While this growth is encouraging, it will likely take years for states to fully recover from the effects of the Great Recession, according to Michael Leachman, State Fiscal Research Director at the Center on Budget and Policy Priorities.

“States are still in a deep hole from this recession – about seven percent below they were before the economic downturn began, after adjusting for inflation,” he says. “At the same time, costs for states remain high.” Unemployment – still elevated in most states – combined with healthcare inflation, which has risen disproportionately to general inflation are, among other factors, still exerting fiscal pressure on states.

North Dakota – the oil-producing “outlier”

Among the 50 states, North Dakota led the pack in gains for total tax collections, as well as individual income tax collections, up 44.5 percent and 42.6 percent, respectively. “North Dakota has been an outlier with respect to other states, thanks to the big oil boom in the western part of the state,” says Leachman.

An August 2011 Governing article entitled, North Dakota’s Oil Boom is a Blessing and a Curse says, “Last year, the state produced 113 million barrels of oil – nearly tripling its pre-boom rate and making North Dakota the fourth-largest oil producing state, up from ninth just a few years ago.”

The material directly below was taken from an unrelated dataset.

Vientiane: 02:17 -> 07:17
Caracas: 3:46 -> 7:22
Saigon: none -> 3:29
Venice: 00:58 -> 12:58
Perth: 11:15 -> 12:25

According to the Census Bureau, other states with a 10 percent or greater increase in tax collections were: Alaska, Illinois, New Mexico, Wyoming, California, Idaho, Colorado and Minnesota.  None of these runners up posted numbers nearly as impressive as North Dakota’s.

Will the gain in state tax collections help local government coffers? 

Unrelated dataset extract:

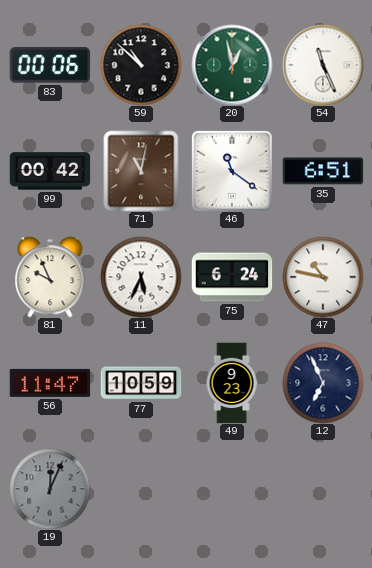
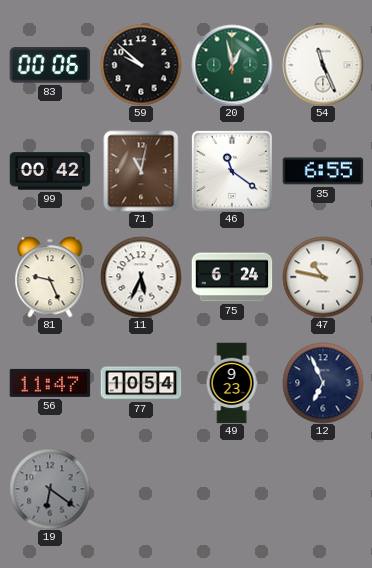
59: 10:52 -> 9:52
35: 6:51 -> 6:55
81: 9:56 -> 9:26
77: 10:59 -> 10:54
19: 12:04 -> 6:21
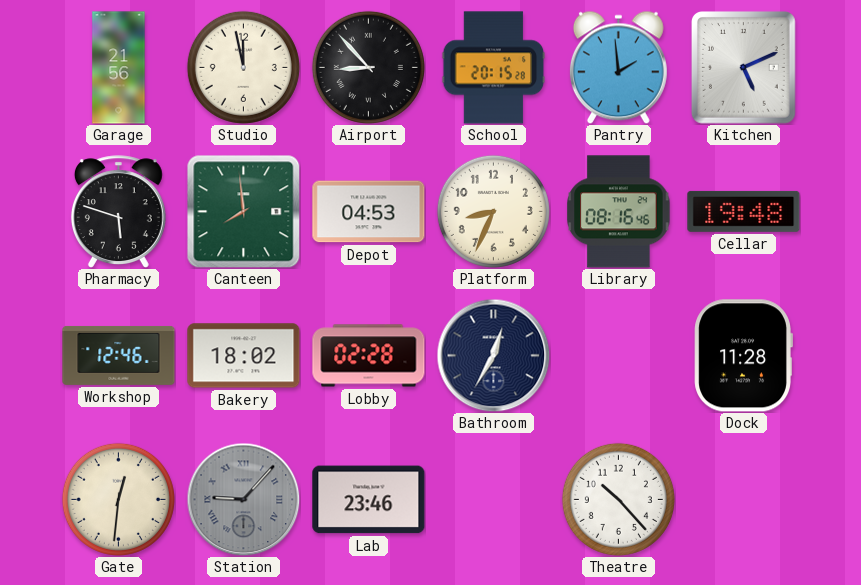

According to Leachman, the answer is “not necessarily.”

“States typically provide financial support for schools and other local government services. When revenues increase, they may increase local aid – or restore earlier reductions in aid – but not necessarily.” How individual states respond to increasing revenues determines the amount of aid to be reinvested in local government – if any at all.  Some states may choose to cut taxes, or to bring back state-supported programs that had been put on hold for lack of funding.

This recession, which has been, in many ways, historic, has left its mark on state and local governments alike. While this improvement in state tax collections is cause for optimism, only those holding a crystal ball can predict the length of the road to full recovery.